━━ INFORMATION PROVIDED

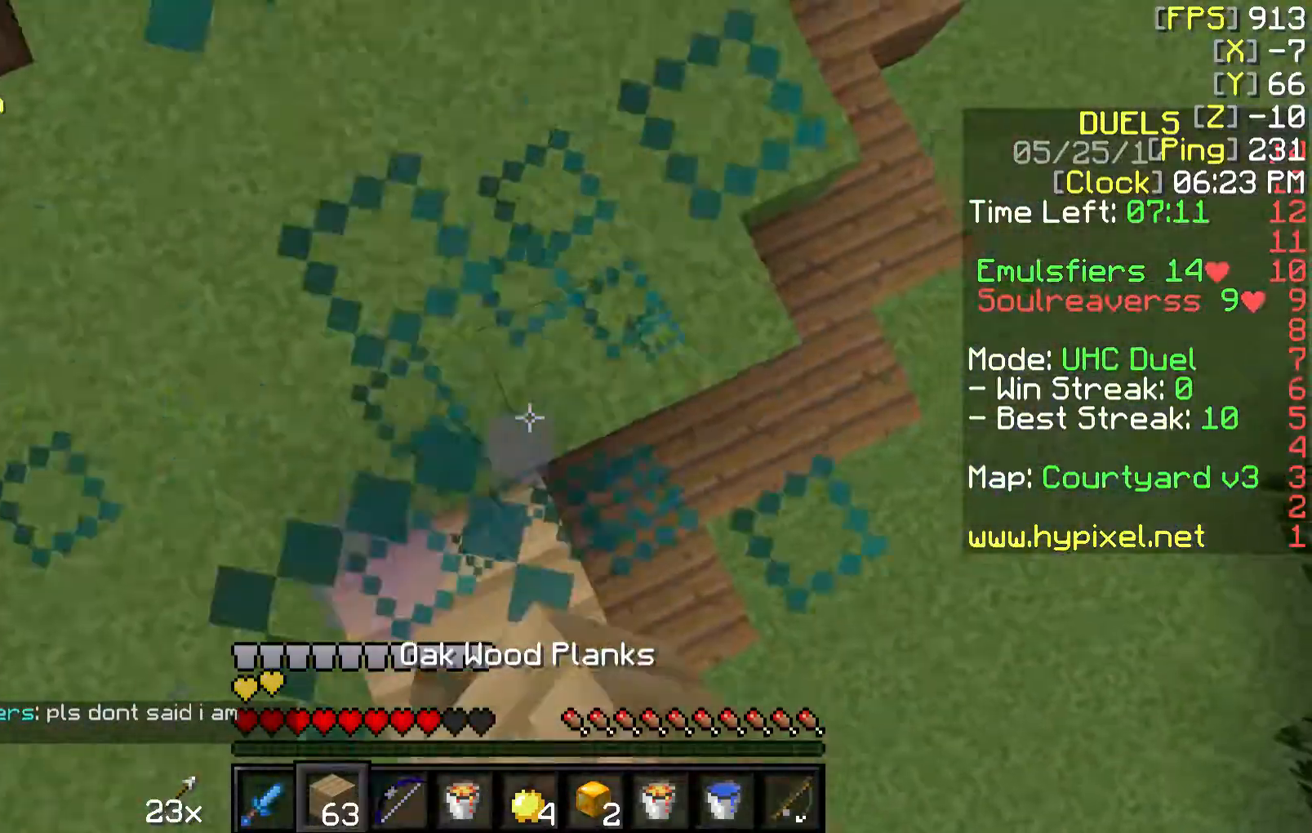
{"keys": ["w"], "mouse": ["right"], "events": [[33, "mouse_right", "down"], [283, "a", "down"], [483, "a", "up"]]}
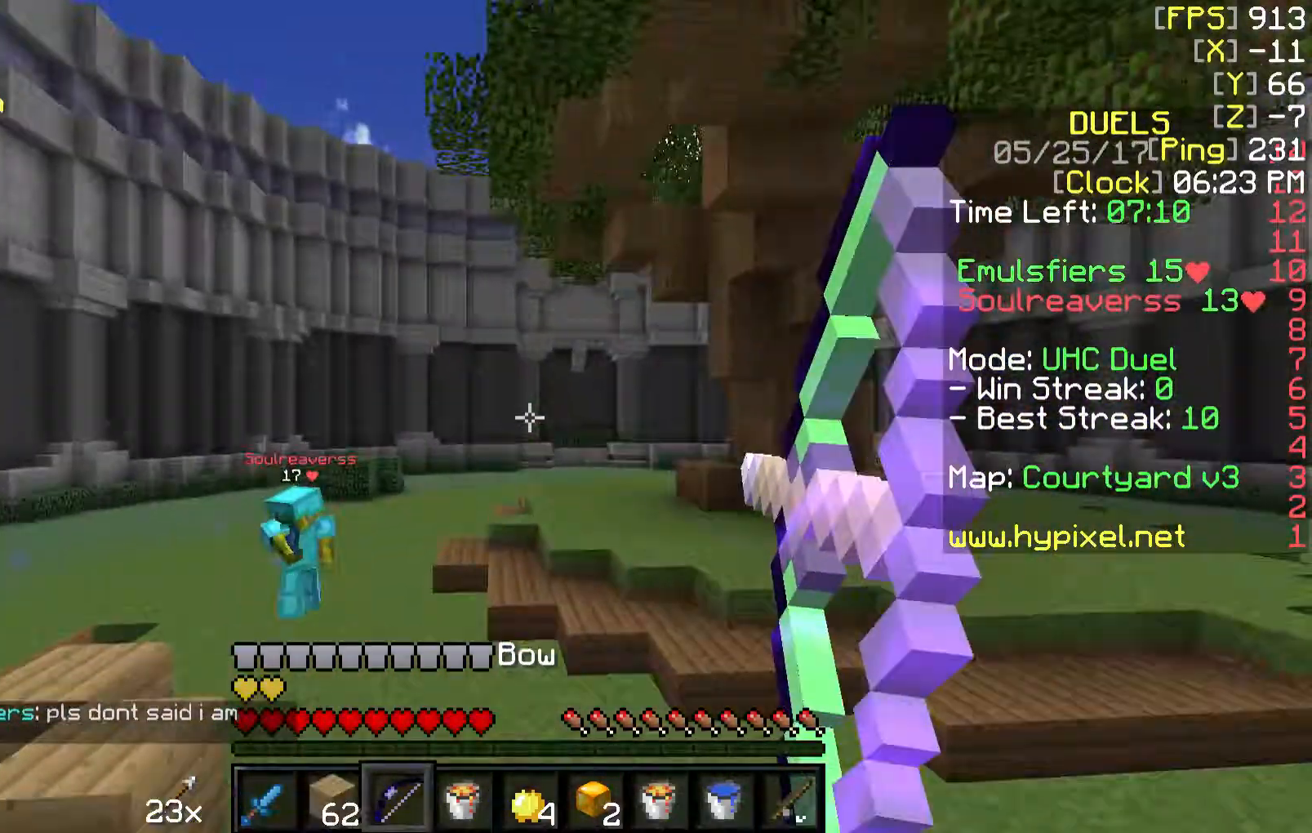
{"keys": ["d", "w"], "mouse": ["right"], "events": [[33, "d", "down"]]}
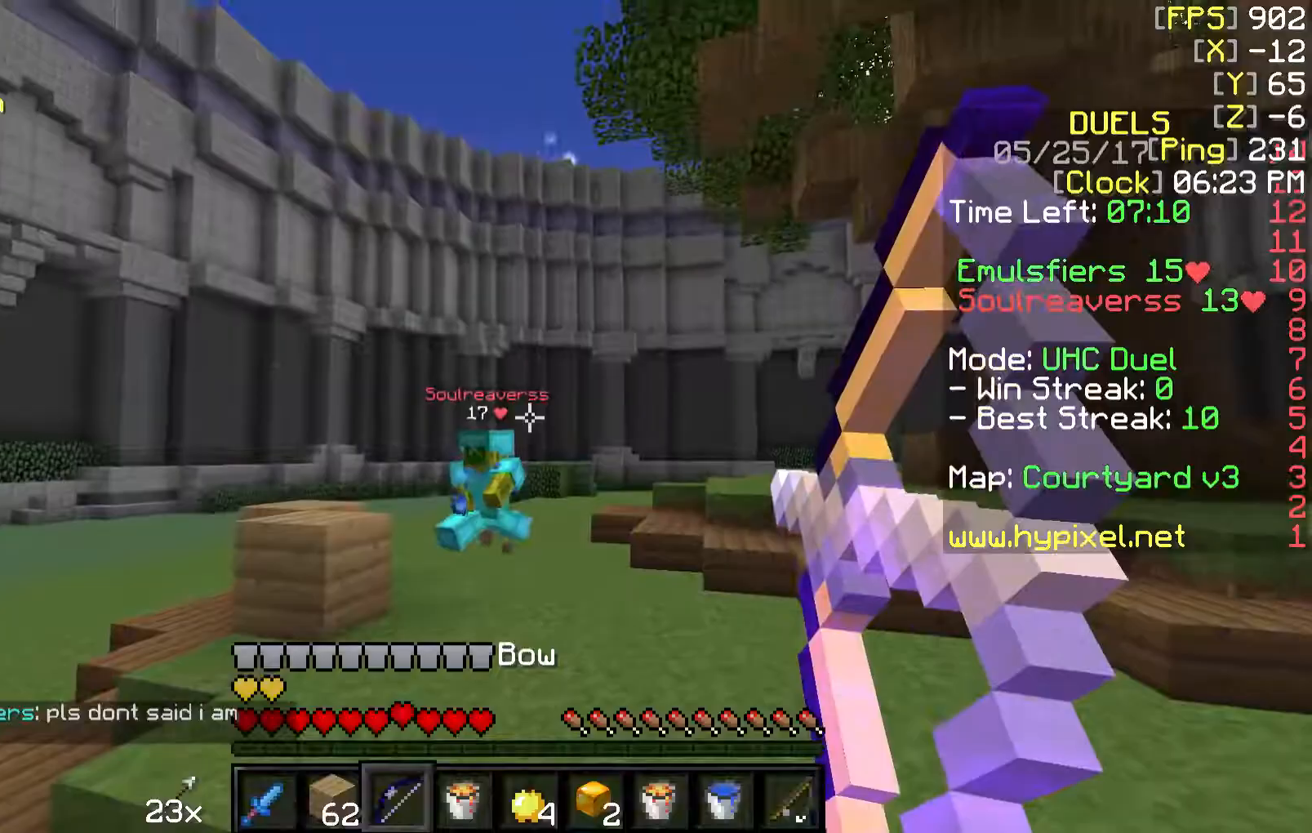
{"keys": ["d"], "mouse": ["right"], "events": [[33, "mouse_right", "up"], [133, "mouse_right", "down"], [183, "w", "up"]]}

━━━━

Output all of the data exactly as it stands, minus any images.

{"keys": ["w"], "mouse": ["right"], "events": [[33, "mouse_right", "down"], [283, "a", "down"], [483, "a", "up"]]}
{"keys": ["d", "w"], "mouse": ["right"], "events": [[33, "d", "down"]]}
{"keys": ["d"], "mouse": ["right"], "events": [[33, "mouse_right", "up"], [133, "mouse_right", "down"], [183, "w", "up"]]}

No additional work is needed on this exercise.